**DATA FOR THIS TASK:**

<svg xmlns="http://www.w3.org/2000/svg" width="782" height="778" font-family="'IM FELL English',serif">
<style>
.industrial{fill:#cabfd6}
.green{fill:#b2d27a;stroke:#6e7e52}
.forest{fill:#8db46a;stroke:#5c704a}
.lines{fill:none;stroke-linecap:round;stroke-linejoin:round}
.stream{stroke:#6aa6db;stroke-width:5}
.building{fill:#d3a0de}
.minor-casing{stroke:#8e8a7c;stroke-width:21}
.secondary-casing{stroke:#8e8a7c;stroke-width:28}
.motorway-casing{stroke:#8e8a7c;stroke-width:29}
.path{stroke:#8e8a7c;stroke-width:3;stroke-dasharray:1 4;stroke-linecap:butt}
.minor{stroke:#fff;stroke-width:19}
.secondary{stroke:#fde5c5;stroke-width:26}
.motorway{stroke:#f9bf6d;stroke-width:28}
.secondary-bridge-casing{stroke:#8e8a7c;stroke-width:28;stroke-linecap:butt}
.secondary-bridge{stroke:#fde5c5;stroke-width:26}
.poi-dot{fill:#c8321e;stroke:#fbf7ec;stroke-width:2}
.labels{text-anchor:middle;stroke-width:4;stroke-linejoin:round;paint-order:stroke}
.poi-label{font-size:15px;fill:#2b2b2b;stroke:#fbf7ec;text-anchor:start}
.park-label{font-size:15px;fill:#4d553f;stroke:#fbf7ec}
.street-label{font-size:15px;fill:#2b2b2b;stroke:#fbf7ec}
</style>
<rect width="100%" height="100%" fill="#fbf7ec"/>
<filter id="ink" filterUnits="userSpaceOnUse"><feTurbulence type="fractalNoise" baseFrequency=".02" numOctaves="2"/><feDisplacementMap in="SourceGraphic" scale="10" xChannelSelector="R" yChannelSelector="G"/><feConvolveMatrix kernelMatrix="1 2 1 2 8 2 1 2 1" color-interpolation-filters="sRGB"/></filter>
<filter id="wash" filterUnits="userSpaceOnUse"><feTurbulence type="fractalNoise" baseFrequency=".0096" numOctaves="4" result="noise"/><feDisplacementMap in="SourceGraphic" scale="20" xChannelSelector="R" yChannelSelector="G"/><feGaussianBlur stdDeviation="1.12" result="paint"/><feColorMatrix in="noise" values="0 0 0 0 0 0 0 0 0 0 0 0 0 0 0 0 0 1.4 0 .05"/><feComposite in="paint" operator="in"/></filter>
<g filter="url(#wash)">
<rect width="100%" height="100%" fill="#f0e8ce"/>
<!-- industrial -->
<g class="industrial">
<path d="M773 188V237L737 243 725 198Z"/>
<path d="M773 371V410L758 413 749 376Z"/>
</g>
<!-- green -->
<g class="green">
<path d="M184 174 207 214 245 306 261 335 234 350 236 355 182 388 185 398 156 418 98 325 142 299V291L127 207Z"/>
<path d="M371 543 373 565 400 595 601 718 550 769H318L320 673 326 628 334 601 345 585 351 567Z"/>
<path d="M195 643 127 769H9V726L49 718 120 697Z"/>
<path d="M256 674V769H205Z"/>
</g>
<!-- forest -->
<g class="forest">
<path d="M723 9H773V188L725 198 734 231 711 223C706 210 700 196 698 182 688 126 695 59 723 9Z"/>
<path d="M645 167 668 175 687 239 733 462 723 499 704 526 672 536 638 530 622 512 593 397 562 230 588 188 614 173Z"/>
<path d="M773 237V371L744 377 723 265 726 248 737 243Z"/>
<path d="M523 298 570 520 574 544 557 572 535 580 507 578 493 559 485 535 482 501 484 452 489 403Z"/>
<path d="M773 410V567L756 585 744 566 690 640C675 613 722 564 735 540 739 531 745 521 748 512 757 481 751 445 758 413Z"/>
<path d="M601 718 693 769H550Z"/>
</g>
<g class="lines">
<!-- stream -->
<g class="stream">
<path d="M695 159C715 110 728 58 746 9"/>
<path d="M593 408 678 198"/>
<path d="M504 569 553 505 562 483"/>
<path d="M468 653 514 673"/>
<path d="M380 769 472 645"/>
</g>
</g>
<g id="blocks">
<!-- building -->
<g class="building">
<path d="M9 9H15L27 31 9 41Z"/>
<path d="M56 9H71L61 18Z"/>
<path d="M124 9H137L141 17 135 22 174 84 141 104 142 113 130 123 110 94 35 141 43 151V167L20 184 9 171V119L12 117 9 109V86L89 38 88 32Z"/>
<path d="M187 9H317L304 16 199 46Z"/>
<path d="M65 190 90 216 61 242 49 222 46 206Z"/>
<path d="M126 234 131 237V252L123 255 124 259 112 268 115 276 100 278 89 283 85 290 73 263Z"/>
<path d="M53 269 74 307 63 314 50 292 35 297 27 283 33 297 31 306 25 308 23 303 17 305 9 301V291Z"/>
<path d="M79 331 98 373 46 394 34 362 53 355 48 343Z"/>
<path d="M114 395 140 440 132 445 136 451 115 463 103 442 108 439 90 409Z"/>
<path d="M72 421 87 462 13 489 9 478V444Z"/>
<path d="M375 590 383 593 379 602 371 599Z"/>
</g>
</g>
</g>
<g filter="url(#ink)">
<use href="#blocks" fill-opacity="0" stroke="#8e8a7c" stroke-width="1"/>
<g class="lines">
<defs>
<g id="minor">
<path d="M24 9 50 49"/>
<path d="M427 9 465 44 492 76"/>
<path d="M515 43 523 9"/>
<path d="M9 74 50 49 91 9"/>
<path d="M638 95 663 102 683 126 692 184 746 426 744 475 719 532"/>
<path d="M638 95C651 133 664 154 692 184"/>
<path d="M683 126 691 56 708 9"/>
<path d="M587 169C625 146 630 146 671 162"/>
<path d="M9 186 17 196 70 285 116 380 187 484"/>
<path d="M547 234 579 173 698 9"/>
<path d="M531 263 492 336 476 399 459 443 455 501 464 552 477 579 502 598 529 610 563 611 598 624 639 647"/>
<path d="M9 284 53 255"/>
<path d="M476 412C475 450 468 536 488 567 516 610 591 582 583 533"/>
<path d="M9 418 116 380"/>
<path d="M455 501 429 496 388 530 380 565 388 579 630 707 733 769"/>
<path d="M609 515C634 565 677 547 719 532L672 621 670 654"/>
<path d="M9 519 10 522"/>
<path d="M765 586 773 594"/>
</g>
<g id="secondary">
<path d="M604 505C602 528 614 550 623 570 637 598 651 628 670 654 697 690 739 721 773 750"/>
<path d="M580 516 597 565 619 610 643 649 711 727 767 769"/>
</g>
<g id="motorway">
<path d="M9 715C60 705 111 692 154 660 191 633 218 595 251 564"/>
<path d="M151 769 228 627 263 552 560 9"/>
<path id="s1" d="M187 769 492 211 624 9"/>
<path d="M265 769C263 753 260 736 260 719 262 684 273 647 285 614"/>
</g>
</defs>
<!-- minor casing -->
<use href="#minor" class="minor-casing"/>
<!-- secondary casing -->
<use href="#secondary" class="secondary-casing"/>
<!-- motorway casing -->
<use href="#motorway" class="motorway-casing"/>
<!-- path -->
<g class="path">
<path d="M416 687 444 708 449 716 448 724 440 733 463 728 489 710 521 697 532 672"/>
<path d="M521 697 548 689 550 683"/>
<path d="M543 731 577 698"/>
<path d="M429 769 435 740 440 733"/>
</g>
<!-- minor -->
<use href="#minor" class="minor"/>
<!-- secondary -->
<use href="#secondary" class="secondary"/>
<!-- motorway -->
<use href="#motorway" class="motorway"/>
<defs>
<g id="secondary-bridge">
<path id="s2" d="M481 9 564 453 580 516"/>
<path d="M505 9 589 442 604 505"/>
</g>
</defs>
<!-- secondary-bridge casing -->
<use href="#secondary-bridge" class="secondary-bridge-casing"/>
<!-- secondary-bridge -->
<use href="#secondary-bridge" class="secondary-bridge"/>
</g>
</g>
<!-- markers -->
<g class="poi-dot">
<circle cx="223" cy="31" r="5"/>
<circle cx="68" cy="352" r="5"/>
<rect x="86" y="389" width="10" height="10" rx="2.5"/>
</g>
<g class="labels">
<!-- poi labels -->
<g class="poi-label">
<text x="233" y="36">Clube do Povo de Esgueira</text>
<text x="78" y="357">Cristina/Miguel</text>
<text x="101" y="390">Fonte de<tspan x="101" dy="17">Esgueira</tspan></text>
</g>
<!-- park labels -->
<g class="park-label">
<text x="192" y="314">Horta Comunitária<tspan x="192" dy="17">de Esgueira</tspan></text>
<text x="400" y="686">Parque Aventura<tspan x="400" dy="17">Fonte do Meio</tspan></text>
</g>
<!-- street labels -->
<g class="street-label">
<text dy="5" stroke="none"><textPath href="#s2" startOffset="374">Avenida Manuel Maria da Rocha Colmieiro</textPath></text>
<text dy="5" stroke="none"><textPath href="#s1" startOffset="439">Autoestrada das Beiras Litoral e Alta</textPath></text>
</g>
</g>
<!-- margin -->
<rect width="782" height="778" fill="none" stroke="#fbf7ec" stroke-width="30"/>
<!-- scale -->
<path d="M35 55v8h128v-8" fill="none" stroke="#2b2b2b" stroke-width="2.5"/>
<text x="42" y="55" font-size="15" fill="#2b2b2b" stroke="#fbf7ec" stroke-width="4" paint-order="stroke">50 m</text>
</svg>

**EXERCISE:** Note how many lines above hold "linejoin" and give that figure alone.

**RESULT OF THE TASK:** 2